“Disaster relief works like this: There is a flood, a drought, an earthquake, a famine, an exodus of refugees. Reporters swarm in, broadcasting images of suffering. Humanitarian workers on the ground analyze who needs what relief and draw up plans. The government asks for help. The United Nations coordinates international pledges. Relief comes in — money, bags of grain, medical supplies.
But by that point, weeks or months have gone by.
Rarely is there preplanning, pre-fundraising, or pre-agreement on a plan. “This is medieval,” said Stefan Dercon, a professor of economic policy at Oxford and a former chief economist of Britain’s bilateral aid agency, the Department for International Development. He and Daniel Clarke, head of the London-based Center for Disaster Protection, wrote the book “Dull Disasters? How Planning Ahead Will Make a Difference.”

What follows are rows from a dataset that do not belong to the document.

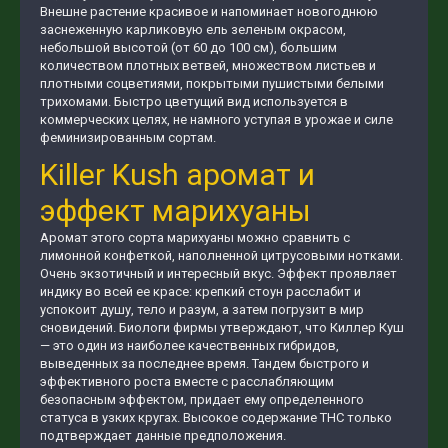
Внешне растение красивое и напоминает новогоднюю
заснеженную карликовую ель зеленым окрасом,
небольшой высотой (от 60 до 100 см), большим
количеством плотных ветвей, множеством листьев и
плотными соцветиями, покрытыми пушистыми белыми
трихомами. Быстро цветущий вид используется в
коммерческих целях, не намного уступая в урожае и силе
феминизированным сортам.
Killer Kush аромат и
эффект марихуаны
Аромат этого сорта марихуаны можно сравнить с
лимонной конфеткой, наполненной цитрусовыми нотками.
Очень экзотичный и интересный вкус. Эффект проявляет
индику во всей ее красе: крепкий стоун расслабит и
успокоит душу, тело и разум, а затем погрузит в мир
сновидений. Биологи фирмы утверждают, что Киллер Куш
— это один из наиболее качественных гибридов,
выведенных за последнее время. Тандем быстрого и
эффективного роста вместе с расслабляющим
безопасным эффектом, придает ему определенного
статуса в узких кругах. Высокое содержание THC только
подтверждает данные предположения.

“It is as if financial instruments such as insurance do not exist,” they wrote. “This is begging-bowl financing at its worst.”
But here’s what can happen instead — what, in fact, did happen in the Kurigram district of northwest Bangladesh in July. With colossal rains predicted, the United Nations World Food Program and the Bangladesh government identified about 5,000 particularly vulnerable families. Three days before the flood hit, they used mobile phone banking to send each family the equivalent of $53. With that money, the families secured their houses and belongings — for example, buying materials to lift their furniture off the ground. And they could pay the costs of taking their livestock and fleeing.”